県立図書館では「資料収集方針」に基づき資料を選定し収集していますが、出版されるすべての資料を当館だけで収集するのは不可能です。そこで県内各市町村の図書館と連携・協力して収集し、それを相互に利用しあう(相互貸借)ことで大分県全体にくまなく提供できるよう努めることとし、県立図書館は利用者の課題解決に役立つ参考図書や専門・学術的資料、地域・郷土の資料を中心に収集しています。
また大分県の財政事情により、県立図書館の図書購入費は平成7年度の新館開館時に1億5千万円あったものが平成20年度には5千6百万円と13年間で約3分の1にまで減少しており、資料収集の要望にお応えすることがますます困難になっています。

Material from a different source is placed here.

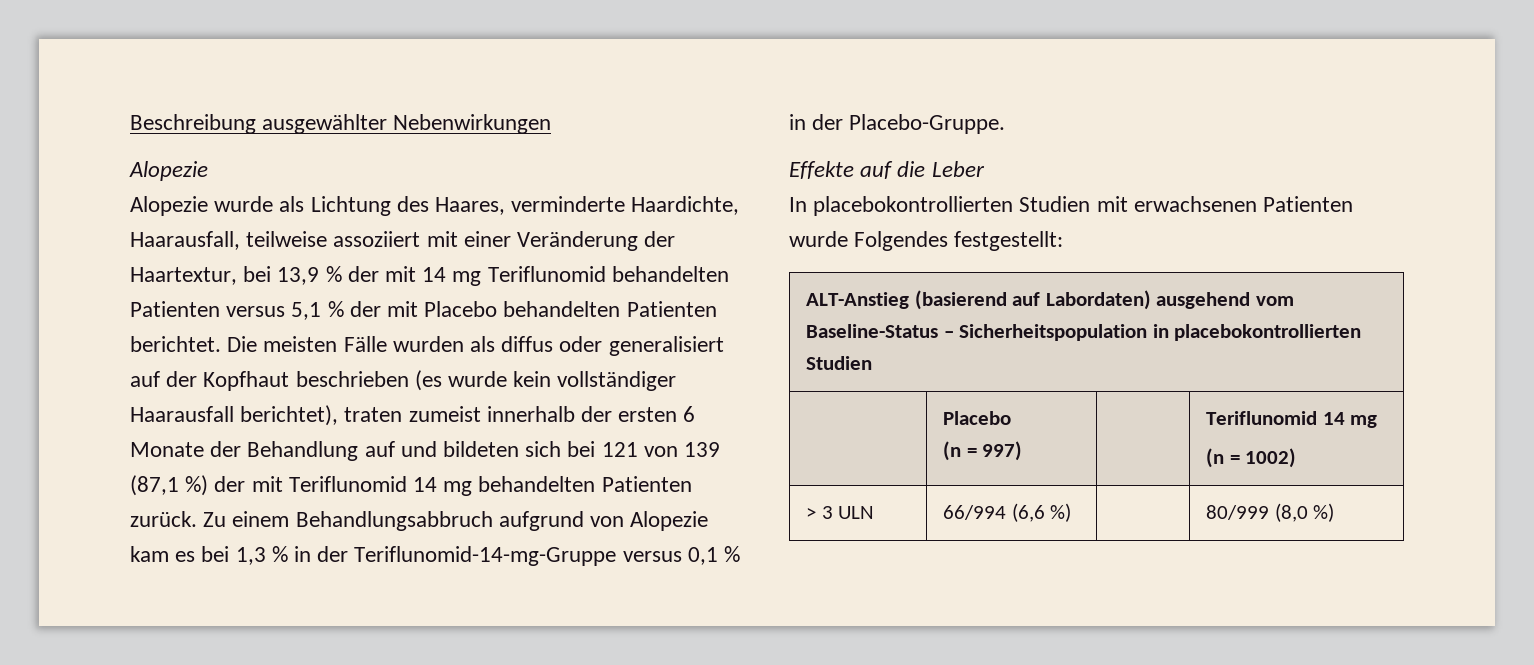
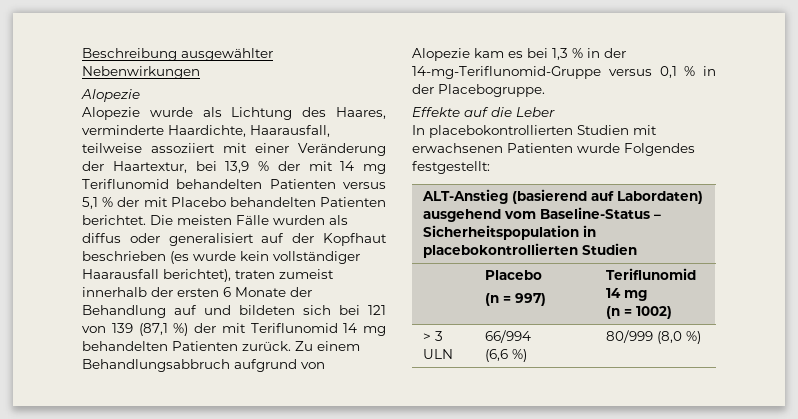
[354,546,617,566] Teriflunomid-14-mg-Gruppe -> [412,66,601,79] 14-mg-Teriflunomid-Gruppe
[849,114,1006,134] Placebo-Gruppe. -> [438,84,545,97] Placebogruppe.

話題の新刊や、購入リクエストについての期待になかなかお応えすることができずに申し訳ありませんが、どうかご理解願います。
相互貸借については、県外の図書館の資料も(送料の実費負担をお願いしますが)利用できます。調査相談カウンターでご相談ください。
なお、資格試験の問題集や学習参考書、ゲームの攻略本などは購入していません。